Le service de traçage des contacts pourra, à partir d'aujourd'hu, appeler les touristes revenant d'une zone rouge qui ne sont pas allés se faire tester. Les coordonnées seront dès lors enregistrées dans la base de données du centre d'appels, a indiqué l'Agence flamande pour les soins et la santé mercredi.

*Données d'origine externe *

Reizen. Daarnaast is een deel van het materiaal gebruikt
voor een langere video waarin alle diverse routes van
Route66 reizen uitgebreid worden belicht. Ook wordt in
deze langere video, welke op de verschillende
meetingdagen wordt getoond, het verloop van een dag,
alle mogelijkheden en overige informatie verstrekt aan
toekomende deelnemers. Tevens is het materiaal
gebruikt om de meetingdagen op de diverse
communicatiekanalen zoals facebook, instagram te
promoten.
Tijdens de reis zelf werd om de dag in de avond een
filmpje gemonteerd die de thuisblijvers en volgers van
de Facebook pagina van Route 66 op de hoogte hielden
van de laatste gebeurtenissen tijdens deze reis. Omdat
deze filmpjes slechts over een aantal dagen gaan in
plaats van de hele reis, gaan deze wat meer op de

Toute personne revenant d'une zone rouge doit être testée et mise en quarantaine. Or le mois dernier, il s'est avéré que la moitié des individus concernés n'avait pas suivi ces mesures obligatoires. Le contrôle annoncé à ce sujet est lui aussi resté lettre morte, puisque les coordonnées n'ont pas été transmises au service de tracing. Les vacanciers reçoivent, sur base du document PLF (Passenger Locator Form) des Affaires étrangères, un SMS contenant un code CPC (Corona Test Prescription Code) leur rappelant qu'ils doivent se faire tester. Les vacanciers reçoivent un SMS de rappel après 48 heures, mais il n'y a pas eu de suivi de la part des personnes chargées du traçage des contacts. Globalement, 66% des voyageurs revenant de zones rouges ont fait un test, selon Sciensano.

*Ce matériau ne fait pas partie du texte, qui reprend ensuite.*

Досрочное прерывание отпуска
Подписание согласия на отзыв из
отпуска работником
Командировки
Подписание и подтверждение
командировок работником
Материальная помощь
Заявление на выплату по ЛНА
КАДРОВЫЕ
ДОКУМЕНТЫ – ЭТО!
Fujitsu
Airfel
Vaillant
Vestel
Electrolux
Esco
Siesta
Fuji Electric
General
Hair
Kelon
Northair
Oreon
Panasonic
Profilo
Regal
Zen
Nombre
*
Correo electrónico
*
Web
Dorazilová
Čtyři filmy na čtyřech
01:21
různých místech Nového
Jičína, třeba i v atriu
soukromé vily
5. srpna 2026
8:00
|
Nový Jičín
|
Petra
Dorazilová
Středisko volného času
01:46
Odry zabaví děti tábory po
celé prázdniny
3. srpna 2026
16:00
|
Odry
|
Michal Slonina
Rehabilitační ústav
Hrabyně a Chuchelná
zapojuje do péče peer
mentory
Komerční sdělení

Une solution est désormais en place depuis ce 4 septembre. Les vacanciers de zones rouges reçoivent toujours un SMS leur indiquant qu'ils doivent aller faire un test et respecter une quarantaine. Mais les fichiers de retours de vacances sont à présent intégrés de manière dynamique à la plateforme de contact tracing. Ainsi, chaque jour, des agents de call center reçoivent des listes de personnes de retour de vacances à contacter. Si elles n'ont pas été faire de test, le service de traçage les appellera. Et dans le cas où elles ne répondent pas dans les 48h, des agents de terrain pourront éventuellement être mobilisés pour se rendre chez elles, afin de pouvoir répertorier leurs contacts et leur donner les recommandations habituelles, a expliqué M. Cools.